It’s all in Your Mind, Or is it?

        Doctors often face a dilemma. Is an illness physical or psychological? Isn’t not always clearcut. Getting it right can make a big difference to the patient and equally, getting it wrong can lead to a lot of frustration.

Diagnosis is tricky and to complicate matters further there’s no physical illness that doesn’t affect the mind in some way, ranging all the way from mild annoyance to a complete change of personality.

        Take this story I heard of a middle-aged immigrant from Bangladesh. She goes to see her GP and says she is in pain. She melodramatically explains that she has pain here, there and everywhere, pointing to her arms, her chest, her legs and all parts of her body. Her initial tests are normal and her doctor, not unreasonably, puts it all down to depression or to her difficult living conditions.

But the doctor was wrong. Eventually someone does a vitamin D level and the true cause reveals itself. Her blood levels are found to be down in her boots. Many immigrants are at high risk of severe vitamin D deficiency due to their darker skins, unsuited to cloudy British skies, and with spending too much time indoors. Treatment soon starts to make a difference.

In ecological medicine we see many patients who’ve been told it’s all in their mind. Classic situations are chronic fatigue syndrome, food intolerances, multiple chemical sensitivity and electromagnetic hypersensitivity (EHS). These patents express immense frustration at being told it’s all in their head. And they know it’s not true.

Even in conventional medicine diseases such as an overactive thyroid can present with largely psychological symptoms and fool the doctor if the appropriate tests are not done.

And the reverse can happen. Psychological illnesses can be wrongly diagnosed as physical ones.

  Are doctors too quick to think it’s all in the mind? I believe yes. And there’s one situation where this happens time and time again.  That’s in those illnesses where tests come back normal. Sometimes the patient is told bluntly: we can’t find anything wrong with you, so it must be all in your mind. This is unhelpful, to say the least.

But there’s a basic error in thinking here. Having normal tests doesn’t indicate a mental problem. Far from it. What it does indicate is that certain conditions have been excluded but only those conditions that produce an abnormal test. Many illnesses don’t (like chronic fatigue syndrome and food intolerance, for example).

There has to be a better way. How can we avoid these frustrating errors of diagnosis?

Listening carefully to the patient’s story can prevent all sorts of diagnostic mistakes. If a patient says they only have symptoms when they are exposed to a certain food, chemicals or even electromagnetic radiation, they are usually right, no matter how the tests come back, and they are, in fact, telling the doctor the diagnosis, even if the doctor is unfamiliar with it.
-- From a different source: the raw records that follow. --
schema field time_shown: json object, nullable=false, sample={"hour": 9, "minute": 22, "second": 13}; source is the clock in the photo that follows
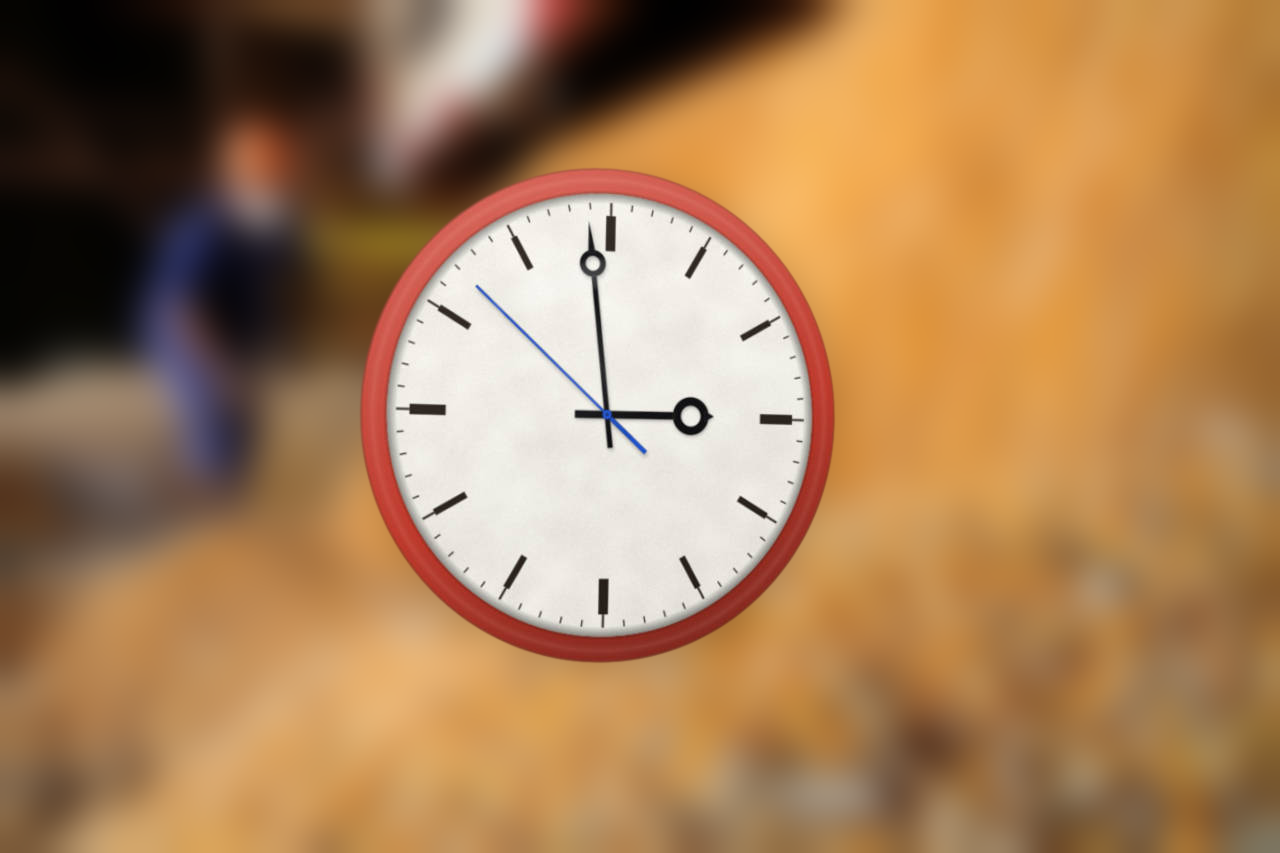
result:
{"hour": 2, "minute": 58, "second": 52}
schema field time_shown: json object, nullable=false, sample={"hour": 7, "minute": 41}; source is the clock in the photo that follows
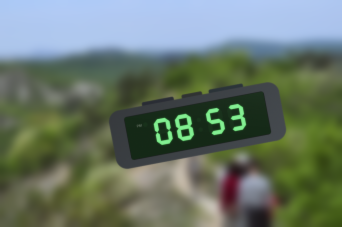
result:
{"hour": 8, "minute": 53}
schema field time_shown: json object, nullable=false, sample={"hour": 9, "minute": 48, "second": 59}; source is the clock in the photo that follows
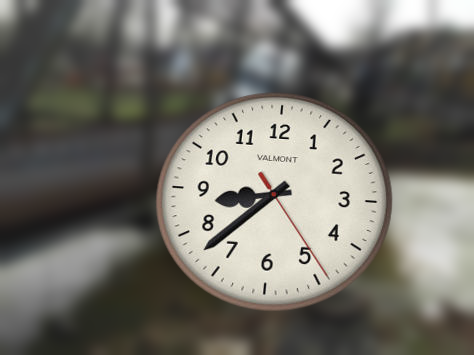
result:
{"hour": 8, "minute": 37, "second": 24}
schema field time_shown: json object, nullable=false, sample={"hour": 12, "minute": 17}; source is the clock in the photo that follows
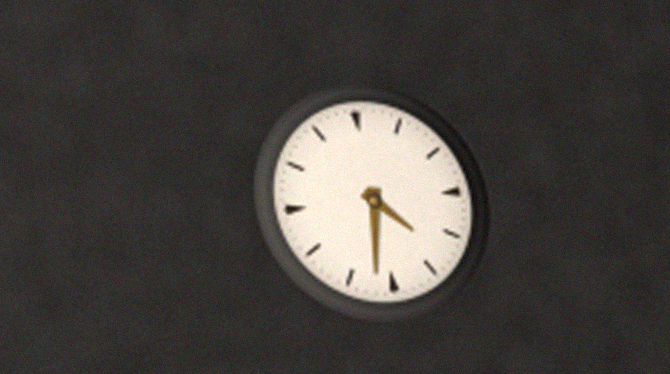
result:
{"hour": 4, "minute": 32}
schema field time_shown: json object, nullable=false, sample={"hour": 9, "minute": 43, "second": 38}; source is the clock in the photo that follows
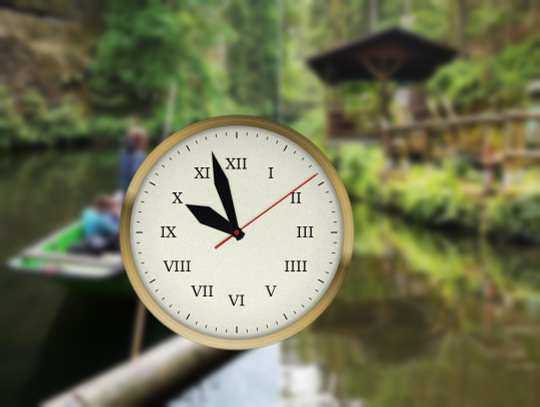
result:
{"hour": 9, "minute": 57, "second": 9}
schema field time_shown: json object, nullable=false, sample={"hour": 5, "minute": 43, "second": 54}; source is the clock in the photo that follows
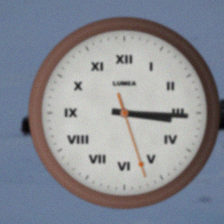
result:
{"hour": 3, "minute": 15, "second": 27}
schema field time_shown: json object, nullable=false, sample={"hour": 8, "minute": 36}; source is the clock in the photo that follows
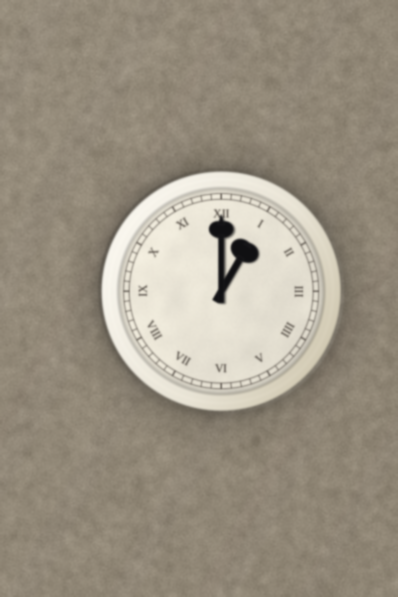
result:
{"hour": 1, "minute": 0}
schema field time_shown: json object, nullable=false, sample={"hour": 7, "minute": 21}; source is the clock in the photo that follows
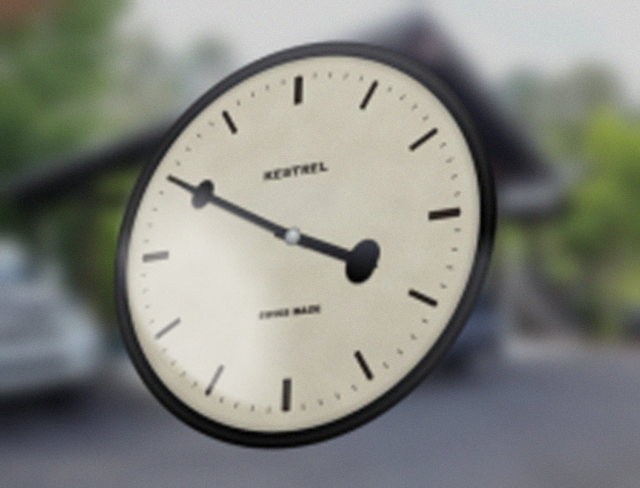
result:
{"hour": 3, "minute": 50}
I don’t pretend it’s always easy. Many years ago, I read a brilliant paper by Canadian psychiatrist Dr Ralph Shulman (Lancet, 1977, 524-6). Under the heading “guide to the perplexed” he made ten suggestions coupled with some fascinating case histories to illustrate about how to avoid these errors.
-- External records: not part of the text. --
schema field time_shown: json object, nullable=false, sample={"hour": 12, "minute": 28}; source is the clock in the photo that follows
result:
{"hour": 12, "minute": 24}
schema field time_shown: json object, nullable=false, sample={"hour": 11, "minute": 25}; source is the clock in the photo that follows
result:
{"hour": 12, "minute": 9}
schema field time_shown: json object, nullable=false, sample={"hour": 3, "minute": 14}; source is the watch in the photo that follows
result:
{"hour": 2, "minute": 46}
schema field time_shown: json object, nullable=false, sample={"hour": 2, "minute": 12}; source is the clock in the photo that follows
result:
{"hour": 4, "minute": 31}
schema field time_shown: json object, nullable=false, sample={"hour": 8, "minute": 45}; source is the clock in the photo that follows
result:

In particular he suggests it is best to admit to uncertainty in diagnosis before jumping to the conclusions. Saying you don’t know is more honest than saying it’s all in the mind.

He suggests before making a judgement that it’s a mental issue, the doctor needs to make a direct enquiry into symptoms of depression and similar symptoms. In other words, he needs to make a positive diagnosis of a mental health problem (rather relying on negative tests).

New symptoms in a chronic condition should be regarded with suspicion.  He feels that patients with a history of psychological problems like depression can get a raw deal. They are particularly at risk of being given a psychiatric label whatever they present with. A change in the pattern of symptoms may be a clue to a different and perhaps more serious, illness.

He gives an example of a doctor with a history of anxiety neurosis who was unable to attend autopsies because of persistent nausea and vomiting. A neurologist and gastro-enterologist found no physical disease. A psychiatric diagnosis was made. But it turned out that he had a brain tumour. The clue was that his anxiety had never interfered with his work as a physician before. There are always pointers, even if subtle.

He also suggests asking the patient why they have come now, when were they last their normal self, how does it affect their life, was there any change in circumstances when the illness started, have they had a similar pattern of illness before (anxiety and depression usually follow the same pattern in a particular person over time).

Of course, sometimes patients present with a physical problem which does have a psychological origin. Oddly enough, asking the patient what they think is wrong with them is a good starting point. If a patient has convinced themselves they have cancer or heart disease, as often happens, telling them that their tests are normal won’t help one jot. But understanding their concerns and explaining why they haven’t got that particular illness can lead to immense relief.

There is not always time to ask all these questions in a busy surgery but my hope is more doctors will think twice before judging that it’s all in the mind, unless there is good evidence of this.